- **STUDY TEXT**
────────────────
STFTFrameComputer = ShortTimeFourierTransformFrameComputer



[docs]
class ShortIntegrationFrameComputer(LinearFilterBankFrameComputer):
    """Compute features by integrating over the filter modulus

    Each filter in the bank is convolved with the signal. A pointwise nonlinearity
    pushes the frequency band towards zero. Most of the energy of the signal can be
    captured in a short time integration. Though best suited to processing whole
    utterances at once, short integration is compatable with the frame analogy if the
    frame is assumed to be the cone of influence of the maximum-length filter.

    For computational purposes, each filter's impulse response is clamped to zero
    outside the support of the largest filter in the bank, making it a finite impulse
    response filter. This effectively decreases the frequency resolution of the filters
    which aren't already FIR. For better frequency resolution at the cost of
    computational time, increase
    :obj:`pydrobert.speech.config.EFFECTIVE_SUPPORT_THRESHOLD`.
────────────────
- **EXERCISE DESCRIPTION**
Can you quote the short-integration passage starting with "STFTFrameComputer = ShortTimeFourierTransformFrameComputer" and going on through "the maximum-length filter."? Rely on the short-integration passage alone.

- **PROVIDED RECORDS**
────────────────
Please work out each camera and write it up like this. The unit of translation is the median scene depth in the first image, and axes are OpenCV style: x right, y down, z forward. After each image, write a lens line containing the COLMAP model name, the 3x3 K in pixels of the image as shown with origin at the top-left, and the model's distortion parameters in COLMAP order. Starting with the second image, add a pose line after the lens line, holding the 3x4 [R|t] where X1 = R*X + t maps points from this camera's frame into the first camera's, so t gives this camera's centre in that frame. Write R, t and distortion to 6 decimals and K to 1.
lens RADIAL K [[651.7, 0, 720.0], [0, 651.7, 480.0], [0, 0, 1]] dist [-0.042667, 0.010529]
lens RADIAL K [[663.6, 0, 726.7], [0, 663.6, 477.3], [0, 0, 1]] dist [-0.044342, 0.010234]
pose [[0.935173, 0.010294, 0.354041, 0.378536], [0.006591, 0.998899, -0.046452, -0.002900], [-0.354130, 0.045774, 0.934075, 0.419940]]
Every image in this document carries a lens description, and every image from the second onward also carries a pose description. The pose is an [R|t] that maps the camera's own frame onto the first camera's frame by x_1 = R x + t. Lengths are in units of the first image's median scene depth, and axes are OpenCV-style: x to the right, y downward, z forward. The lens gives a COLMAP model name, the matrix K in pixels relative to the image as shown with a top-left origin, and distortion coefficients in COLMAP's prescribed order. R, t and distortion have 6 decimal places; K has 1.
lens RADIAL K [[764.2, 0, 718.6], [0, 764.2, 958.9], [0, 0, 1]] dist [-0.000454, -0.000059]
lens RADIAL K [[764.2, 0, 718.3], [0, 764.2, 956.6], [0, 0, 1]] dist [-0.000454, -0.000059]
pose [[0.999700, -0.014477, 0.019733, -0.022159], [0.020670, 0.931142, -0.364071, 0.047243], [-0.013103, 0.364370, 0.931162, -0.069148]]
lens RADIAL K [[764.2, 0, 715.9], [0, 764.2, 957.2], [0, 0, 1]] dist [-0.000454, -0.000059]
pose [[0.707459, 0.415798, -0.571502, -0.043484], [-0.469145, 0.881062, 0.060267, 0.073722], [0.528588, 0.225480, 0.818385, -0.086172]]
────────────────
- **REPLY**
STFTFrameComputer = ShortTimeFourierTransformFrameComputer



[docs]
class ShortIntegrationFrameComputer(LinearFilterBankFrameComputer):
    """Compute features by integrating over the filter modulus

    Each filter in the bank is convolved with the signal. A pointwise nonlinearity
    pushes the frequency band towards zero. Most of the energy of the signal can be
    captured in a short time integration. Though best suited to processing whole
    utterances at once, short integration is compatable with the frame analogy if the
    frame is assumed to be the cone of influence of the maximum-length filter.